Parent: What Would You Do If Your Child Lacked Access To A Good School?

Claudia Phillips, a supporter of charter schools, made her pitch to state legislators recently about funding inequities. In this commentary she declares, “For those who oppose my child’s right to fair funding and a quality education, I have to ask: what would you do if your child didn’t have access to a good school? Would you stand by and let them slip through the cracks?

There is a fundamental inequity in the way that Connecticut funds public school students, and this inequity penalizes Black and Brown children who live in low-income communities. Even more so, it penalizes those children, who happen to also go to public charter schools. Children like mine.

This was my message when I spoke to members of the House Appropriations Committee at the Capitol in Hartford. This will be the message that I will not stop repeating until it is fixed, on behalf of my children and the children of my community in Bridgeport.

My son attends Achievement First Amistad High School, a public charter school. My daughters graduated from Amistad High, and are currently attending Boston College and Bucknell University. We are so proud of them. Amistad is proving every day that the low expectations society sets for Black and Latino children are nothing more than bigotry. Our school is rated number one in the entire state of Connecticut. By another measure, we are the 20th best school in the entire country. And yes–our school is almost entirely made up of students of color.

My family came to Amistad because we were fed up with having too few options, tired of the labels and low expectations for our children. We filled out the lottery form and prayed like many of our families that our children would get a seat in this school.

Despite our school’s incredible success, our school is still in financial risk every single year because each public charter school student is underfunded by thousands of dollars each year.

This inequity persists in spite of the efforts of hundreds of parents who have written letters, called their legislators, traveled to the Capitol, spoken out at hearings, and organized meetings in their communities. Year-after-year, we’re told that nothing can change. But we refuse to give up. We refuse to be silenced. Because we have yet to be given a single good reason that our children should be worth less than any other public school student.

For those who oppose my child’s right to fair funding and a quality education, I have to ask: what would you do if your child didn’t have access to a good school? Would you stand by and let them slip through the cracks?
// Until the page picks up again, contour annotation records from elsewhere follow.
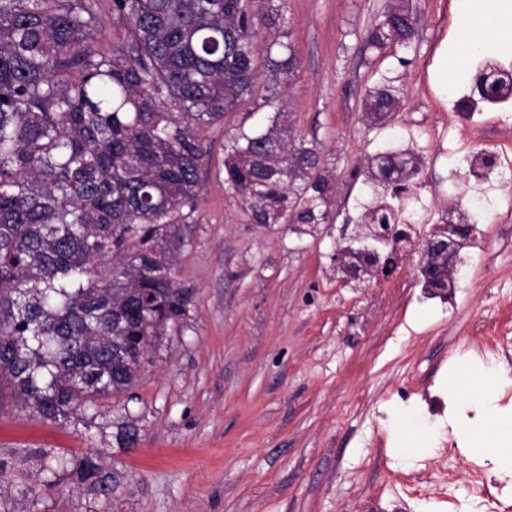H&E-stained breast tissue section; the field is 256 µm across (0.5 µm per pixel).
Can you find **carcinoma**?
<instances>
[{
	"label": "carcinoma",
	"instance_id": "carcinoma-1",
	"mask_svg": "<svg viewBox=\"0 0 512 512\" xmlns=\"http://www.w3.org/2000/svg\"><path fill=\"white\" fill-rule=\"evenodd\" d=\"M112 16L123 44L109 57L94 49L96 0H0V396L53 422L127 392L140 348L186 315L171 250L208 155L195 127L270 104L299 66L286 33L258 42L280 29L276 0H112ZM418 33L395 0L365 42L407 45ZM398 103L399 89L381 82L366 94L365 121ZM421 165L387 151L366 173L399 200ZM224 170L254 224L313 232L333 221L322 152L283 112L231 137ZM381 209L400 223L402 209L383 197L359 224L378 223ZM73 475L111 491L93 455Z\"/></svg>",
	"mask_w": 512,
	"mask_h": 512
}]
</instances>
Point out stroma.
I'll use <instances>...</instances> for the list:
<instances>
[{
  "label": "stroma",
  "mask_w": 512,
  "mask_h": 512,
  "mask_svg": "<svg viewBox=\"0 0 512 512\" xmlns=\"http://www.w3.org/2000/svg\"><path fill=\"white\" fill-rule=\"evenodd\" d=\"M387 0H284L299 68L271 105L198 127L209 149L174 278L186 316L146 352L126 393L64 423L0 399V512H512V476L474 462L448 421V378L494 370L488 396L512 412V220L486 210L480 229L504 240L490 270L474 266L451 300L429 297L420 247L381 283L337 273L336 227L304 234L250 223L224 182V145L241 128L286 111L316 140L329 169L333 214L355 216L375 192L352 171L389 148L423 157L404 213L422 235L449 201L466 202L468 154H495L512 132V103L467 119L429 81L461 25L455 0H408L419 35L406 47L366 48ZM400 90L390 121L367 127L363 97L383 80ZM419 424L430 450L394 448L400 422ZM135 430L137 445L122 429ZM98 456L112 493L100 495L45 456Z\"/></svg>",
  "instance_id": "1"
}]
</instances>
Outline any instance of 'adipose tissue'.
<instances>
[{"instance_id": "adipose-tissue-1", "label": "adipose tissue", "mask_w": 512, "mask_h": 512, "mask_svg": "<svg viewBox=\"0 0 512 512\" xmlns=\"http://www.w3.org/2000/svg\"><path fill=\"white\" fill-rule=\"evenodd\" d=\"M457 9L464 24L456 40V50L439 54L432 77L438 89L447 88L449 78L461 75L463 59L471 48L512 50V0H459ZM464 378L471 391L484 399L486 387L495 375L490 371L480 375L468 372ZM463 433L465 438L476 439L477 455L494 456L512 465V415L499 414L484 399L479 429L467 426Z\"/></svg>"}]
</instances>
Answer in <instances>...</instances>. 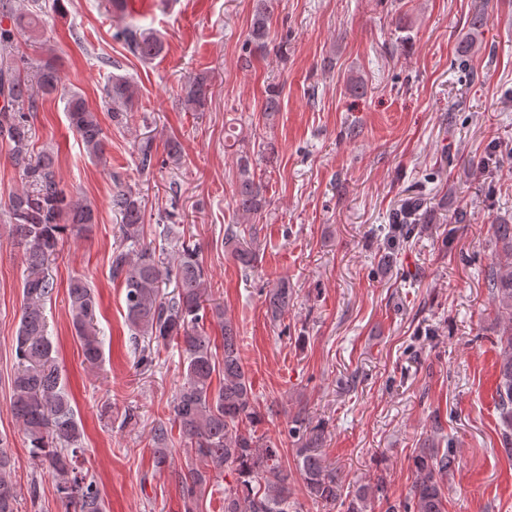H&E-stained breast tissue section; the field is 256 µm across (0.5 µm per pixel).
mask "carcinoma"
<instances>
[{
	"mask_svg": "<svg viewBox=\"0 0 512 512\" xmlns=\"http://www.w3.org/2000/svg\"><path fill=\"white\" fill-rule=\"evenodd\" d=\"M276 0H257L245 43L248 56L263 54L268 47L270 19ZM39 24V15L20 16L11 26L0 25V49L13 48L18 39ZM122 39L133 55L152 59L161 54L160 39L135 24L128 25ZM24 67L0 66V140L8 145L11 159L22 171L29 188L9 198L16 234L26 255L23 284L24 306L15 336L18 369L12 382V411L32 448V457L48 463L64 512H106L97 485L87 479L79 466L84 453L83 430L75 418L69 394L60 381L55 349L48 336L44 314L56 284L48 263L66 233L77 237L89 234L96 223L94 206L70 196L57 178L52 154H31L30 113L37 98L59 91L61 76L51 65L40 70L37 84L23 76ZM211 84L196 76L185 87L184 104L190 109L205 105ZM112 117L124 116L132 99L129 81L112 76L105 92ZM69 126L80 137L89 156L101 161L106 143L97 114L77 91L66 98ZM138 166L149 170L158 163L152 140L137 147ZM236 210L251 220L249 224H229L224 229V248L241 269L250 274L256 268L260 243L257 224L267 205L264 186L254 161L242 150L236 159ZM112 211L120 216L119 244L112 253L110 274L123 291L126 320L141 360H148L141 339L158 345L176 343L183 354L185 378L173 404L172 423L161 422L153 430L156 465L162 468L169 458L171 427H178L194 451L196 463L175 472L187 512H197L199 495L211 478L231 468L235 482L224 486L223 512H299L288 485V465L278 449L257 435L262 423L257 398L245 370L238 327L224 308L213 302L208 291V275L196 245L178 240L174 260L156 256V248L144 242L145 224L138 193L120 179L114 180L110 197ZM398 231L408 234L411 225L427 223V209L418 199L393 218ZM494 256L484 271L487 288L503 322L497 347L499 364L496 382V409L503 427L502 445L512 456V224L493 225ZM174 282L167 294L162 285ZM72 327L83 362L97 365L103 359L102 341L96 328L97 298L89 281L74 276L67 286ZM293 290L288 279H278L265 291L264 302L272 320L279 319L290 305ZM221 323L222 358L213 351L205 324ZM223 375L213 386L216 366ZM322 426L309 427L305 419H294L288 433L297 437L294 466L307 496L324 504L340 503L346 512H368L371 500L388 499L386 476L373 475L348 493L342 478L321 454ZM458 464L457 456L440 450L435 439L418 450L413 459L414 481L409 497L388 507V512H446L445 477ZM12 457L0 438V512H17V487L10 479Z\"/></svg>",
	"mask_w": 512,
	"mask_h": 512,
	"instance_id": "carcinoma-1",
	"label": "carcinoma"
}]
</instances>
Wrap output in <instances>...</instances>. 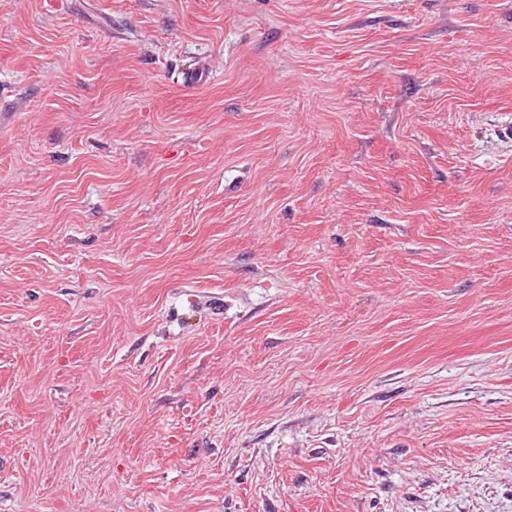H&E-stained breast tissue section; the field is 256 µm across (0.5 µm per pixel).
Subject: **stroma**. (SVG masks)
Segmentation results:
<instances>
[{
    "label": "stroma",
    "mask_w": 512,
    "mask_h": 512,
    "mask_svg": "<svg viewBox=\"0 0 512 512\" xmlns=\"http://www.w3.org/2000/svg\"><path fill=\"white\" fill-rule=\"evenodd\" d=\"M511 114L512 0H0V512H512Z\"/></svg>",
    "instance_id": "1"
}]
</instances>
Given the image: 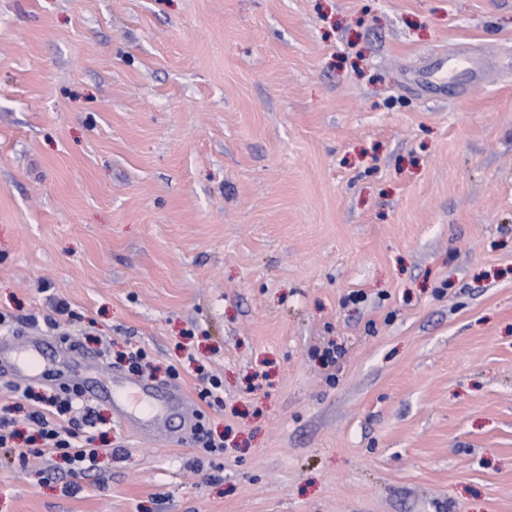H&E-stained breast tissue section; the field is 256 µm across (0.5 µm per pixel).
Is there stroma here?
Wrapping results in <instances>:
<instances>
[{
    "label": "stroma",
    "instance_id": "obj_1",
    "mask_svg": "<svg viewBox=\"0 0 512 512\" xmlns=\"http://www.w3.org/2000/svg\"><path fill=\"white\" fill-rule=\"evenodd\" d=\"M0 313L204 425L18 412L0 512H512V0H0ZM20 392L19 397L32 401L54 417L48 419L42 411L29 414L28 419L36 427L35 431L42 441V447L54 448L65 458L72 466L70 470L73 476L77 477L89 471L95 462L96 452L93 448H86V445L93 442V438L87 437L83 444L82 437L85 433L84 427H94L96 424L92 413L87 411L81 419L68 417L73 412L76 399L58 394L41 395L30 387H25Z\"/></svg>",
    "mask_w": 512,
    "mask_h": 512
}]
</instances>
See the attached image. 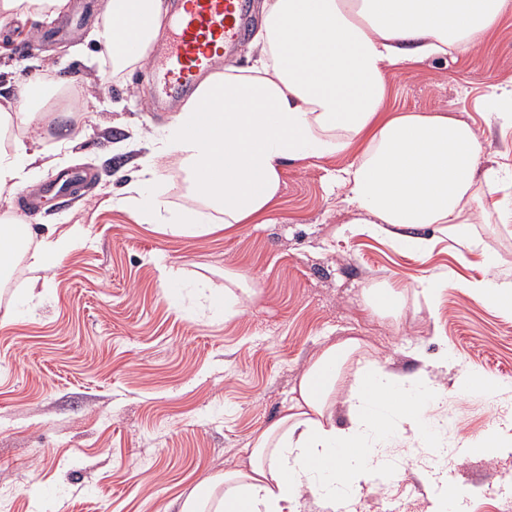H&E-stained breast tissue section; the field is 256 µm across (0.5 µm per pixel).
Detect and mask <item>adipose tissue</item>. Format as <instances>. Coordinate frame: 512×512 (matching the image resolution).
Masks as SVG:
<instances>
[{
	"mask_svg": "<svg viewBox=\"0 0 512 512\" xmlns=\"http://www.w3.org/2000/svg\"><path fill=\"white\" fill-rule=\"evenodd\" d=\"M71 0H0V20H53ZM262 26L250 44L251 65L225 66L197 88L184 108L147 136L136 200L114 197V208L135 203L144 223L166 234L199 238L235 234L268 213L290 163L355 153L338 170L342 203L355 223L400 248L426 253L436 224L459 257L482 254L498 267L473 226L486 220L476 172L482 136L470 123L437 112L386 110L390 68L469 53L504 19L512 0H263ZM167 14L164 0H107L106 21L95 32L98 57L122 70L142 64ZM134 51L121 49L124 40ZM17 107L0 106V200L30 187L45 153L42 128L57 120L41 75L15 81ZM29 135L11 136L12 123ZM174 161L187 183L183 206L156 190L160 162ZM82 225L35 239L32 225L0 215V278L24 256L30 273L27 302L41 300L47 274L78 248ZM223 291L205 296L225 318L238 315L255 294L240 274L224 277ZM475 293L512 315V276L466 281L439 271L414 289L385 284L370 289L374 313L400 318L407 293L434 305L442 288ZM365 342L348 336L309 360L280 417L258 431L232 467L202 482L206 495L178 498V512H297L303 493L332 500L354 497L391 471L380 443L412 433L432 443L427 418L443 387L427 368L397 373L366 357ZM353 372L348 397L341 380ZM345 407L347 424L336 421Z\"/></svg>",
	"mask_w": 512,
	"mask_h": 512,
	"instance_id": "adipose-tissue-1",
	"label": "adipose tissue"
}]
</instances>
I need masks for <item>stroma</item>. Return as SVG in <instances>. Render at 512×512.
<instances>
[{
    "instance_id": "stroma-1",
    "label": "stroma",
    "mask_w": 512,
    "mask_h": 512,
    "mask_svg": "<svg viewBox=\"0 0 512 512\" xmlns=\"http://www.w3.org/2000/svg\"><path fill=\"white\" fill-rule=\"evenodd\" d=\"M105 0L86 21L56 39L55 23L0 24V98L22 77L46 68L74 81L81 107L44 129L41 147L62 172L85 168L93 181L69 198L48 196L29 221L84 225L86 239L50 273L37 305L23 303L25 260L0 284V512H173L178 496L245 455L252 437L287 405L310 357L346 336L365 340L382 365L411 373L434 360L448 392L429 417L440 445L405 435L387 438L393 479L364 487L353 512H423L424 476L446 473L461 512H502L512 486L499 466L512 464V315L485 298L442 289L433 307L409 298L400 320L366 309L367 288L393 280L414 286L428 271L481 279L480 255L460 259L446 243L410 254L367 231L346 230L339 203L341 155L288 165L279 202L263 223L231 236L177 238L139 223L135 209H115L139 170L134 131L150 132L160 86L151 66L113 76L96 63L92 32ZM391 112H443L473 123L485 141L482 168L500 171L487 196L495 207L475 230L502 266L512 268V128L489 120L488 104L512 82V18L489 33L478 54H449L392 71ZM188 282L224 288V273L245 275L260 301L231 320L213 316L195 292L172 308L158 266ZM418 348L412 358L410 348ZM488 375L503 392L453 390L460 370ZM496 429V455H467L462 444Z\"/></svg>"
}]
</instances>
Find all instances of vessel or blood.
<instances>
[{
    "label": "vessel or blood",
    "instance_id": "1",
    "mask_svg": "<svg viewBox=\"0 0 512 512\" xmlns=\"http://www.w3.org/2000/svg\"><path fill=\"white\" fill-rule=\"evenodd\" d=\"M249 18L250 0H176L171 36L150 57L164 93L179 100L189 96L203 76L238 49Z\"/></svg>",
    "mask_w": 512,
    "mask_h": 512
}]
</instances>
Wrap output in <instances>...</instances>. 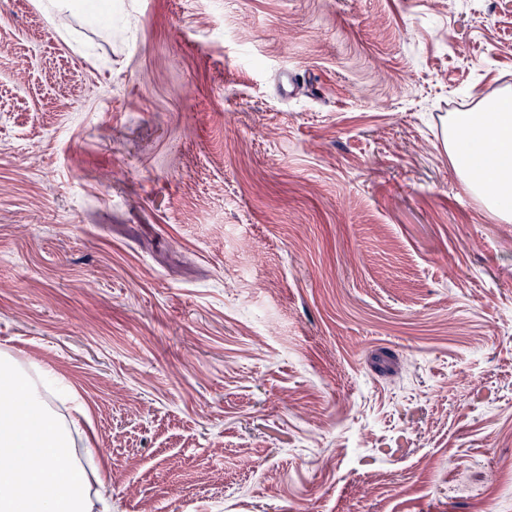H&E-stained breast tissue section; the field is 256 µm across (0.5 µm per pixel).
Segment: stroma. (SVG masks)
I'll list each match as a JSON object with an SVG mask.
<instances>
[{
  "instance_id": "stroma-1",
  "label": "stroma",
  "mask_w": 512,
  "mask_h": 512,
  "mask_svg": "<svg viewBox=\"0 0 512 512\" xmlns=\"http://www.w3.org/2000/svg\"><path fill=\"white\" fill-rule=\"evenodd\" d=\"M0 0V353L89 512H512V223L444 146L512 0Z\"/></svg>"
}]
</instances>
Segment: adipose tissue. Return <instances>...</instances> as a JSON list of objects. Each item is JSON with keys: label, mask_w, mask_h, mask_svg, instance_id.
I'll list each match as a JSON object with an SVG mask.
<instances>
[{"label": "adipose tissue", "mask_w": 512, "mask_h": 512, "mask_svg": "<svg viewBox=\"0 0 512 512\" xmlns=\"http://www.w3.org/2000/svg\"><path fill=\"white\" fill-rule=\"evenodd\" d=\"M448 156L485 196L495 216L512 220V99L491 112H456L448 121ZM58 375L24 371L0 355V455L13 460L0 471V512H88L82 469L59 460L71 447L77 419L60 420L50 405Z\"/></svg>", "instance_id": "ef3b65f1"}]
</instances>
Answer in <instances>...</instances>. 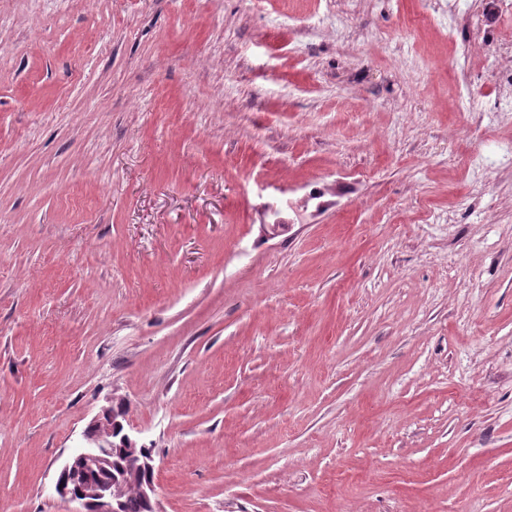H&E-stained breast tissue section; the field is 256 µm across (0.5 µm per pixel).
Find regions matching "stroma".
<instances>
[{"label": "stroma", "mask_w": 512, "mask_h": 512, "mask_svg": "<svg viewBox=\"0 0 512 512\" xmlns=\"http://www.w3.org/2000/svg\"><path fill=\"white\" fill-rule=\"evenodd\" d=\"M508 55L512 0H0V512L115 397L159 512H512Z\"/></svg>", "instance_id": "1"}]
</instances>
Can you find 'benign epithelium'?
<instances>
[{
	"label": "benign epithelium",
	"mask_w": 512,
	"mask_h": 512,
	"mask_svg": "<svg viewBox=\"0 0 512 512\" xmlns=\"http://www.w3.org/2000/svg\"><path fill=\"white\" fill-rule=\"evenodd\" d=\"M120 428L124 425L114 419L112 408L104 409L84 433L86 445L75 450L59 470L55 491L79 504L76 512H123L118 486L131 473L154 472L152 452L130 433L123 431L118 439H112ZM114 448L120 449L126 460L117 472L112 471Z\"/></svg>",
	"instance_id": "benign-epithelium-1"
}]
</instances>
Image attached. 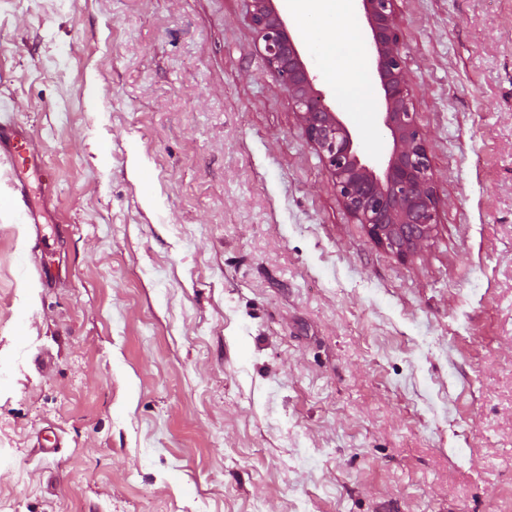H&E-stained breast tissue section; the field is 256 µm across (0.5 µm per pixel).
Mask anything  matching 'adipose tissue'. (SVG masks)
Instances as JSON below:
<instances>
[{
	"label": "adipose tissue",
	"mask_w": 512,
	"mask_h": 512,
	"mask_svg": "<svg viewBox=\"0 0 512 512\" xmlns=\"http://www.w3.org/2000/svg\"><path fill=\"white\" fill-rule=\"evenodd\" d=\"M288 8L302 23L318 20L339 44V51L324 56L325 66L340 70L352 62L357 71H364L361 33L353 22V0H288Z\"/></svg>",
	"instance_id": "1"
}]
</instances>
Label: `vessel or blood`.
Masks as SVG:
<instances>
[{"label": "vessel or blood", "mask_w": 512, "mask_h": 512, "mask_svg": "<svg viewBox=\"0 0 512 512\" xmlns=\"http://www.w3.org/2000/svg\"><path fill=\"white\" fill-rule=\"evenodd\" d=\"M34 156L35 148L21 123L13 117L0 121V165L8 167L9 202L27 224L33 223L34 216L23 174Z\"/></svg>", "instance_id": "b4317fda"}]
</instances>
I doubt that any parent would allow that to happen if they had a choice. Because as parents, we all want what’s best for our children. For my kids, and thousands of others like them, that means being able to go to a school that prepares them for success and gets the funding it needs to survive.

It’s easy to feel overwhelmed when looking for ways to save for your child’s future. A junior ISA ( is effectively a tax-free investment for children, parents, grandparents, aunts, uncles and anyone else who wants to contribute towards the child’s future.

No Connecticut student deserves anything less. Sadly, organized entities spread their false narrative, and work actively to take this choice away from families. I would hope that in a perfect world, they would take their resources and time to fight the broken educational system that has plagued my city for over 30 years!



    1. Rumor has it that the question raised by BOE member Chris Taylor about this “budgeted” but not necessarily, researched or examined, expense item, might have an alternative. UB has stepped up to offer their facility for the multi-high-school graduation and their ‘ask’ is for the expense of security personnel for the event. Ka-ching!! Taylor’s question conserved at least $34,000 for the school system. Any more questions, Chris? Time will tell.

  1. It is a waste of money to spend $37K on combined graduations. These schools all have gyms and auditoriums (not all). The BOE is always crying about money but they have no problem wasting what they have

  2. Plenty of high-poverty schools receive less than their fair share of state and local funding, leaving students in high-poverty schools with fewer resources than schools attended by their wealthier peers. All we can do is fight for our children to receive what they should already be getting. It saddens me that this is still going on for many years, since i was a child! And now it’s happening to my daughter! The cycle has got to stop! We must fight for EVERY kid to receive the proper education they deserve! No matter their race/age/residence our youth are our youth!